Côté Finances publiques, poursuite du fonds de solidarité

Depuis bientôt un an, l’Etat et la région Bourgogne Franche-Comté ont mis en place un fonds de solidarité pour prévenir la cessation d’activité des petites entreprises, travailleurs indépendants et professions libérales particulièrement touchés par les conséquences économiques de la pandémie. Le nouveau décret du 19 décembre 2020 (n° 2020-1620) modifie les conditions d’éligibilité pour mieux couvrir les frais fixes et en faire bénéficier les grandes PME. Un décret du 30 décembre prend également en compte dans le fonds de solidarité les commerces situés dans les stations de montagne et leurs environs, du fait de la fermeture des remontées mécaniques.

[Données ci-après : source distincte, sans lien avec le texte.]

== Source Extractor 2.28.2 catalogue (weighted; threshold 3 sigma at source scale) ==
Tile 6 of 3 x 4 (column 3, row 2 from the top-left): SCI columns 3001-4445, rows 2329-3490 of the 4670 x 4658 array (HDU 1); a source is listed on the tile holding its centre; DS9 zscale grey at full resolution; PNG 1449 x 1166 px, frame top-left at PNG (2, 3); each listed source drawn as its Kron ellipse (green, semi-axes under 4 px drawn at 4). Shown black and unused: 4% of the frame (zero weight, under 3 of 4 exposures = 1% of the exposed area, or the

Le fonds de solidarité concerne toutes les entreprises impactées par une décision administrative de fermeture au public ou qui ont enregistré une perte d’au moins 50% de leur chiffre d’affaires pour la période du 1er au 30 novembre 2020. Elles doivent avoir un effectif de 50 salariés maximum, ne pas être en liquidation judiciaire au 1er mars 2020 et avoir débuté leur activité avant le 30 septembre.

L’aide est égale au montant de la perte de chiffre d’affaires sur le mois de novembre (différence entre le CA réalisé en novembre 2020/CA en novembre 2019 ou le chiffre d’affaires moyen mensuel de l’année 2019). Le montant est plafonné à 10 000 euros pour les entreprises fermées administrativement et celles qui ont enregistré une perte de chiffre d’affaires supérieure à 80% pendant la période entre le 15 mars et le 15 mai 2020.  Le montant est abaissé à 1 500 euros pour les entreprises qui ont enregistré une perte de CA inférieurs à 80% sur la même période et pour toutes les autres entreprises. La demande est formulée sur le site impots.gouv.fr avec les justificatifs nécessaires.

Les administrations ont été réactives, particulièrement dans le département du Doubs, évitant…ou retardant les catastrophes économiques à venir. Comme l’a rappelé Olivier Dussopt le Ministre de Comptes Publics, les aides ne pourront pas durer éternellement. Si celles-ci devaient disparaître alors que l’activité économique est toujours en panne, les disparitions d’entreprises et d’emplois vont exploser. L’URSSAF et la DDFIP ont bien fait leur travail d’accompagnement des entreprises depuis 10 mois. Ce n’est pas le cas de la gestion logistique du vaccin, seule solution pour enrayer la pandémie et retrouver un semblant de vie normale.